Molte cose ovviamente sono tutt’oggi da modificare, sia i residui dell’antico maschilismo, sia le esagerazioni in senso opposto, quando le donne hanno finito per fare propri i peggiori difetti maschili nella gestione dei rapporti umani, ma resta il fatto che il femminismo classico, basato (nonostante alcune esagerazioni) sulla ragionevolezza e sul principio della responsabilità individuale ha contribuito non poco al progresso della civiltà sociale moderna.
Invece il femminismo in versione woke, basato sulle idee postmoderne, se prendesse definitivamente piede radicandosi nelle istituzioni giuridiche e politiche, porterebbe dal punto di vista delle relazioni tra i sessi (ma il discorso potrebbe essere generalizzato parlando della cultura woke riguardo a tutte le categorie sociali) alla creazione di una società spezzettata in tutta una serie di gruppi (maschi occidentali e non, femmine occidentali e non, transgender, queer ecc.), ciascuno regolato dalla proprie leggi particolari (per rispetto alla loro “diversità”).
Una società nella quali i diritti di tutti finirebbero per essere stabiliti in maniera discrezionale diversa da caso per caso da appositi mediatori politici e giuridici (operatori sociali, magistrati, politici ecc.), così come avveniva qualche secolo fa ad esempio nelle società confessionali gestite dai mediatori ecclesiastici e nobiliari.

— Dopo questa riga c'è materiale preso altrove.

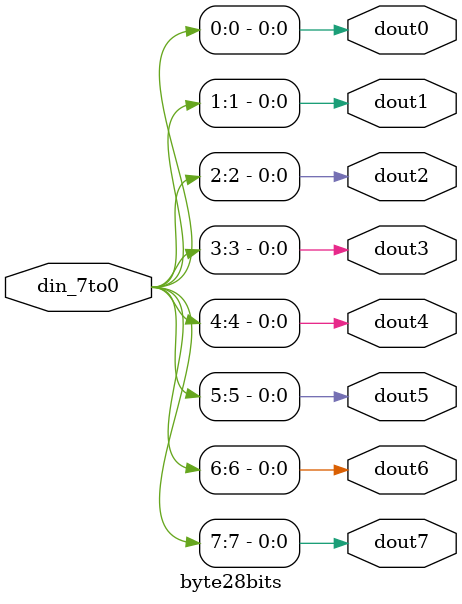
<source format=v>
module byte28bits(
	din_7to0,
	dout7,
	dout6,
	dout5,
	dout4,
	dout3,
	dout2,
	dout1,
	dout0
);
output			dout7, dout6, dout5, dout4, dout3, dout2, dout1, dout0;
input	[7:0]	din_7to0;
assign dout7 = din_7to0[7];
assign dout6 = din_7to0[6];
assign dout5 = din_7to0[5];
assign dout4 = din_7to0[4];
assign dout3 = din_7to0[3];
assign dout2 = din_7to0[2];
assign dout1 = din_7to0[1];
assign dout0 = din_7to0[0];
endmodule
</source>
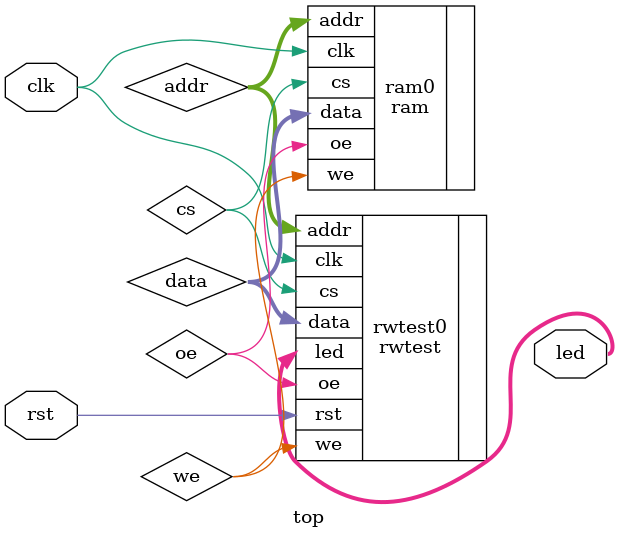
<source format=v>
`timescale 1ns / 1ps
`default_nettype none

module top #(
  parameter RWTEST_CDIV = 50_000_000
)(
  input wire clk,
  input wire rst,
  output wire [7:0] led
);
  wire [15:0] addr;
  wire [7:0] data;
  wire cs, oe, we;

  ram ram0(.clk(clk),
    .addr(addr), .data(data), .cs(cs), .oe(oe), .we(we));

  rwtest #(.CDIV(RWTEST_CDIV)) rwtest0(.clk(clk), .rst(rst),
    .addr(addr), .data(data), .cs(cs), .oe(oe), .we(we), .led(led));

endmodule

`default_nettype wire

</source>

Per questo, con tutto il rispetto che si deve avere per le convinzioni altrui, le concezioni proprie del femminismo woke non possono essere accettate perché esse contribuirebbero a sfasciare (o a “decostruire”, per usare la loro terminologia) la società liberal-democratica moderna che per quanto imperfetta e migliorabile, rimane preferibile rispetto a tutte le altre, come da sempre anche il femminismo classico ha riconosciuto.